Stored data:
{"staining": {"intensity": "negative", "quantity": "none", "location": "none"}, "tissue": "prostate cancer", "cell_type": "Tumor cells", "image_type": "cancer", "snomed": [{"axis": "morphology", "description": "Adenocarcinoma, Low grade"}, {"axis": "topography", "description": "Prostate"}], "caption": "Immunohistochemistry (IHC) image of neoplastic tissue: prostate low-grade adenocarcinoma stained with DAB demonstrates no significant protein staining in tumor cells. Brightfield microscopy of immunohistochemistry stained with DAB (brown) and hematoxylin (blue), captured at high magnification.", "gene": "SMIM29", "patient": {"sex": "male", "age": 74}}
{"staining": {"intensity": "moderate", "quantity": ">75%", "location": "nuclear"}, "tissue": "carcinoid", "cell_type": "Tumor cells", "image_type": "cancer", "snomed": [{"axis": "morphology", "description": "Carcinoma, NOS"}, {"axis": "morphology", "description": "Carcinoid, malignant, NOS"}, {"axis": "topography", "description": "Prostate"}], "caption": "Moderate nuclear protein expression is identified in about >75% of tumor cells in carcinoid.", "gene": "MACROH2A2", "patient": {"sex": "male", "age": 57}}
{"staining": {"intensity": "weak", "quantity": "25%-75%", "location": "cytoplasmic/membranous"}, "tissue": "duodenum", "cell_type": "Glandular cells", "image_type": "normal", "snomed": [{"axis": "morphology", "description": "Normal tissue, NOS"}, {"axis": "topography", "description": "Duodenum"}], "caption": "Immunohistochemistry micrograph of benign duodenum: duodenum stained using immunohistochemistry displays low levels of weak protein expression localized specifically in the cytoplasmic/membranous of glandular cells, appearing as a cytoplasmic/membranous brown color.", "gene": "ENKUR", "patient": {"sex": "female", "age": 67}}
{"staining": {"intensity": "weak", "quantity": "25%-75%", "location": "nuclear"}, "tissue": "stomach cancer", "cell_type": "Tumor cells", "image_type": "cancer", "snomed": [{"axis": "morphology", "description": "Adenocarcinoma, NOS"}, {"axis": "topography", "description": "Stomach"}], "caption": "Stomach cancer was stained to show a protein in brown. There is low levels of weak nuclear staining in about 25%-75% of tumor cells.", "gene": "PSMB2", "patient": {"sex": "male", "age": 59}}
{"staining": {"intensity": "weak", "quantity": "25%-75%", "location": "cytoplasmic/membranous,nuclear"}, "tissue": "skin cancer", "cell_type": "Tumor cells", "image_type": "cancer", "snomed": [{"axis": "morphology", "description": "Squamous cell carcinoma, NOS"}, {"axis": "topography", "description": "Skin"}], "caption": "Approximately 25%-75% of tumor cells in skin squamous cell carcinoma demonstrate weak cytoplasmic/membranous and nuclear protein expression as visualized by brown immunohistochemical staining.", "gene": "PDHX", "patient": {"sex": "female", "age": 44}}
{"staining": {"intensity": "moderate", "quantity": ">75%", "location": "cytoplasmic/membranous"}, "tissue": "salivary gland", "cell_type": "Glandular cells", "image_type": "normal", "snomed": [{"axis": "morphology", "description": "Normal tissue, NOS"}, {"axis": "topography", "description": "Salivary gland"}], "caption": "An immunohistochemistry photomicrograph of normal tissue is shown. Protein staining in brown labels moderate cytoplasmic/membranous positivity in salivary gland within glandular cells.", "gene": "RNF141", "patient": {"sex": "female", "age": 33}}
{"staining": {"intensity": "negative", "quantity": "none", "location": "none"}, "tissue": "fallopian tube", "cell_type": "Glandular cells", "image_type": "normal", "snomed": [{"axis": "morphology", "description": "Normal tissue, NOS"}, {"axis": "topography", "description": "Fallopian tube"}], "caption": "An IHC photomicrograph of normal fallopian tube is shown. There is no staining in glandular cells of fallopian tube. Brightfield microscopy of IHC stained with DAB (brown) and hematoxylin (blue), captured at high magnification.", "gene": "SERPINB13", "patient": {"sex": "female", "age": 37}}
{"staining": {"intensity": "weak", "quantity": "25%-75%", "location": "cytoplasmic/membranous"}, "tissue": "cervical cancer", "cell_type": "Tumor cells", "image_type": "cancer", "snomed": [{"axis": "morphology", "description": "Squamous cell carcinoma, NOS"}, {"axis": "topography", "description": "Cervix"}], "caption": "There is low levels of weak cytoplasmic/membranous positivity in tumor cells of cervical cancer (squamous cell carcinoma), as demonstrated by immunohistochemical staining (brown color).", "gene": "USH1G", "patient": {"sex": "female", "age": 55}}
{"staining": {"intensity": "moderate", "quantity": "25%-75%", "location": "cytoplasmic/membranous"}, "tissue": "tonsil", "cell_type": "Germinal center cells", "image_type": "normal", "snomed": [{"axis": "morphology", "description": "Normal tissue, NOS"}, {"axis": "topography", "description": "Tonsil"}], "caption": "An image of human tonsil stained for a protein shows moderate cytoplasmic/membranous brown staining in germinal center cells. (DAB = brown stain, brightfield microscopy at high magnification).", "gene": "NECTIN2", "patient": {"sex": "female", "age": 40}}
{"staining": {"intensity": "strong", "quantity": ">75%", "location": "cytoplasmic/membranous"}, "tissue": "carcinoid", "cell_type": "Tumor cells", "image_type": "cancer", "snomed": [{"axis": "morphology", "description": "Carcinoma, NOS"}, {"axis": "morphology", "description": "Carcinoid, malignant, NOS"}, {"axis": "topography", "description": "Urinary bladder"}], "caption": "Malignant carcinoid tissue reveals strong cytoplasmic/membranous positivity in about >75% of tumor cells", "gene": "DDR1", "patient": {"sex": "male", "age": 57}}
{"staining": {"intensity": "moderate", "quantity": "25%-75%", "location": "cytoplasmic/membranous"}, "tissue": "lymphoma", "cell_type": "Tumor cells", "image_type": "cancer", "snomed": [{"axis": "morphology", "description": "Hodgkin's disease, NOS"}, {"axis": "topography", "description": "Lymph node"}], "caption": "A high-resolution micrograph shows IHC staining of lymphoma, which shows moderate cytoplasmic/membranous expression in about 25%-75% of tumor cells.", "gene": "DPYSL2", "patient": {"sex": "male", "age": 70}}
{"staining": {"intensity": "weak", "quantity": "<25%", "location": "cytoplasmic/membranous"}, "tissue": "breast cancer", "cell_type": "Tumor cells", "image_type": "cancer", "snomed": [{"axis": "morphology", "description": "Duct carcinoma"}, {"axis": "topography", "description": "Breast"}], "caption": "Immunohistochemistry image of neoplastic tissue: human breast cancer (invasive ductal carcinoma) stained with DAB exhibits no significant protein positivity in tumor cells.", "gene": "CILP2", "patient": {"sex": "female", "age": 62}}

▶ What is being asked: Reproduce the entries exactly, starting at their first line and stopping after the line with "protein expression is".

▶ Answer space:
{"staining": {"intensity": "negative", "quantity": "none", "location": "none"}, "tissue": "prostate cancer", "cell_type": "Tumor cells", "image_type": "cancer", "snomed": [{"axis": "morphology", "description": "Adenocarcinoma, Low grade"}, {"axis": "topography", "description": "Prostate"}], "caption": "Immunohistochemistry (IHC) image of neoplastic tissue: prostate low-grade adenocarcinoma stained with DAB demonstrates no significant protein staining in tumor cells. Brightfield microscopy of immunohistochemistry stained with DAB (brown) and hematoxylin (blue), captured at high magnification.", "gene": "SMIM29", "patient": {"sex": "male", "age": 74}}
{"staining": {"intensity": "moderate", "quantity": ">75%", "location": "nuclear"}, "tissue": "carcinoid", "cell_type": "Tumor cells", "image_type": "cancer", "snomed": [{"axis": "morphology", "description": "Carcinoma, NOS"}, {"axis": "morphology", "description": "Carcinoid, malignant, NOS"}, {"axis": "topography", "description": "Prostate"}], "caption": "Moderate nuclear protein expression is identified in about >75% of tumor cells in carcinoid.", "gene": "MACROH2A2", "patient": {"sex": "male", "age": 57}}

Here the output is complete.